■ **Your objective**:
Please gather every line in the rows below that contains the string "vindt", matching case exactly.

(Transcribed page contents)
________________________________________
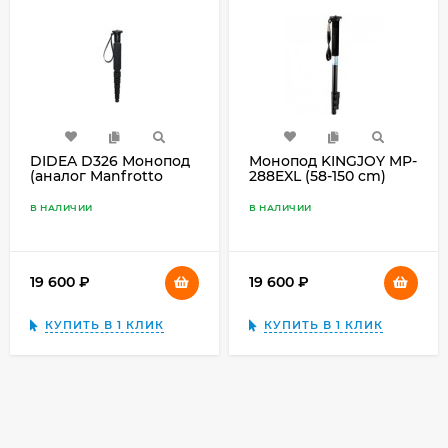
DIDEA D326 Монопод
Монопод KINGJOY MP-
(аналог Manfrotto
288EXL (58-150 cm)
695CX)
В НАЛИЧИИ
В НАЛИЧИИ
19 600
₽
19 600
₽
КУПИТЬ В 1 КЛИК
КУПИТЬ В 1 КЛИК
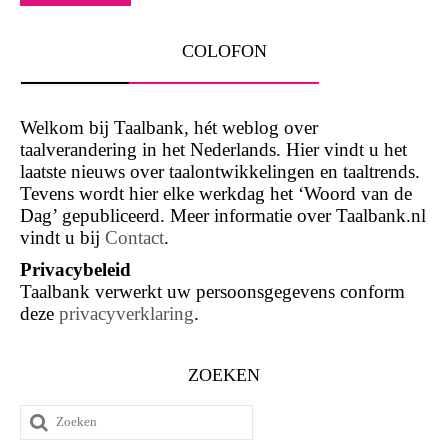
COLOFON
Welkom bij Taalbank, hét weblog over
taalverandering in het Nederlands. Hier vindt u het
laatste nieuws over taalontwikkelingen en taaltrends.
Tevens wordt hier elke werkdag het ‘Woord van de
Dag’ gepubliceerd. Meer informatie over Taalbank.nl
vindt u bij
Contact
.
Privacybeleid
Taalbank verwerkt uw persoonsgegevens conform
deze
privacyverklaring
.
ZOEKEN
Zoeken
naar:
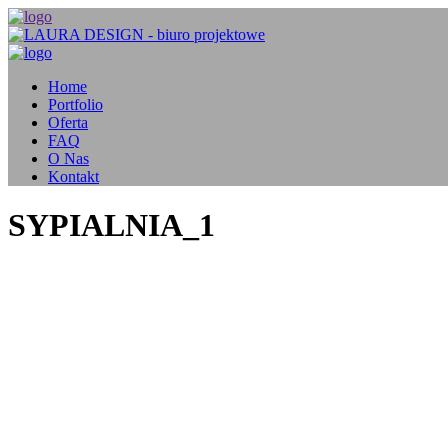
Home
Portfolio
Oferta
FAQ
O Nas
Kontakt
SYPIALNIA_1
________________________________________
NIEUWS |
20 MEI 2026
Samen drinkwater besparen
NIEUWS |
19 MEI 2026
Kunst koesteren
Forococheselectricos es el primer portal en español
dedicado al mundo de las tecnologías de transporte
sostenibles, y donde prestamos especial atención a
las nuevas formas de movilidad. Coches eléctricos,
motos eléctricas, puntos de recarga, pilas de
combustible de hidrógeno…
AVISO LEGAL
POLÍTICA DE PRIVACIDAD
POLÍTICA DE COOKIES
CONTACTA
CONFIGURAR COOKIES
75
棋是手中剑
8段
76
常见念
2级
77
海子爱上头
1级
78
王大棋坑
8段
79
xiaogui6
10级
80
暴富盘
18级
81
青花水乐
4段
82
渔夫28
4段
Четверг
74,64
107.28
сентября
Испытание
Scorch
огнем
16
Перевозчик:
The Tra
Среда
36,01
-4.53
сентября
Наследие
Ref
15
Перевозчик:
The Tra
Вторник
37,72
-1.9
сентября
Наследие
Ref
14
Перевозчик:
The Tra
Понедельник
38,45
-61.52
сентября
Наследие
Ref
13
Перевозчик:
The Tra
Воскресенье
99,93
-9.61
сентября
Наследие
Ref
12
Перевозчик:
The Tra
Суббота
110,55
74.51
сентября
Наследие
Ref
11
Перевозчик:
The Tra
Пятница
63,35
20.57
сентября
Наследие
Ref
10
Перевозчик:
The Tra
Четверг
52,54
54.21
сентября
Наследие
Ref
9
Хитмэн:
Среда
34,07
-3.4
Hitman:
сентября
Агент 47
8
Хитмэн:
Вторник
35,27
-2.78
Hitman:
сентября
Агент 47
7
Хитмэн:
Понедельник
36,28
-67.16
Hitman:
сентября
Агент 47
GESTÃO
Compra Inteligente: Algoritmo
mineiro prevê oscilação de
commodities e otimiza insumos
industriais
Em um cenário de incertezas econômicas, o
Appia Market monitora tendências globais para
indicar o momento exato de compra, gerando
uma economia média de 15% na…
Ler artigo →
________________________________________
■ **Result below**:
taalverandering in het Nederlands. Hier vindt u het
vindt u bij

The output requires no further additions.